Have you tested with the latest version of Podman and have you checked the Podman Troubleshooting Guide? (https://github.com/containers/podman/blob/main/troubleshooting.md)

Yes

Additional environment details (AWS, VirtualBox, physical, etc.):

podman/stable from quay.io, run inside another Podman inside a VirtualBox

[godmar]

Seeing this, too:

Getting image source signatures
Copying blob 5e20f8c18569 done  
Copying blob 737bba0c9709 done  
Copying blob b6f7abd6e37c done  
Copying blob c4274b5038ad done  
Copying blob b8163b8c9643 done  
Copying blob ad4ec4251bd6 done  
Copying blob 955ae623e991 done  
Copying blob b683911c7a17 done  
Copying blob d3b613e4fb58 done  
Copying blob db1368a8cb30 done  
Copying blob cbacafea21ba done  
Copying blob 18ad796038f4 done  
Copying blob 9a0cfd299f99 done  
Error: trying to reuse blob sha256:e1a3dbe31d144c87e8080650bb6b838476557d39ee44f2a991eeb7b9112087c1 at destination: Requesting bearer token: invalid status code from registry 404 (Not Found)

$ podman --version
podman version 4.2.0

A subsequent attempt, with an identical command, gives:

Getting image source signatures
Copying blob e1a3dbe31d14 done  
Copying blob be7d0bc88e59 skipped: already exists  
Copying blob e98bc7322851 skipped: already exists  
Copying blob a69b449af3f3 skipped: already exists  
Copying blob 28a3e39501a6 skipped: already exists  
Copying blob 2bd8259d2f9a skipped: already exists  
Copying blob a1e911549013 skipped: already exists  
Copying blob fb5af25374d6 skipped: already exists  
Copying blob cd0f7b3e11ea skipped: already exists  
Copying blob 1c7035554292 skipped: already exists  
Copying blob 0f7a2a4290d2 skipped: already exists  
Copying blob e7e772d1799e skipped: already exists  
Copying blob b654b5bdfa65 skipped: already exists  
Copying blob bc05c0b6d844 skipped: already exists  
Copying config 34405a8c2f done  
Writing manifest to image destination
Storing signatures

[mheon]

This looks like it could be an intermittent failure in the registry itself?

## What this task involves
From the output of the subsequent attempt in the Podman excerpt, list every line that does not begin with "Copying blob".

## Information supplied
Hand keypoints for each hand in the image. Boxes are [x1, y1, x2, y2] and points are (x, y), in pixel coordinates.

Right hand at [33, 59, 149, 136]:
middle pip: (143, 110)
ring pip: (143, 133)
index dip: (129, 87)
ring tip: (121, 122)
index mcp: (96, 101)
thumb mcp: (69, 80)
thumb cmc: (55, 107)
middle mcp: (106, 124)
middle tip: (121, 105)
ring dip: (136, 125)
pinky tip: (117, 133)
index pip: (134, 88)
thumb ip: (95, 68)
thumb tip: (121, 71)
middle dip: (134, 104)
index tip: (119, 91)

## Answer space
- Getting image source signatures
- Copying config 34405a8c2f done
- Writing manifest to image destination
- Storing signatures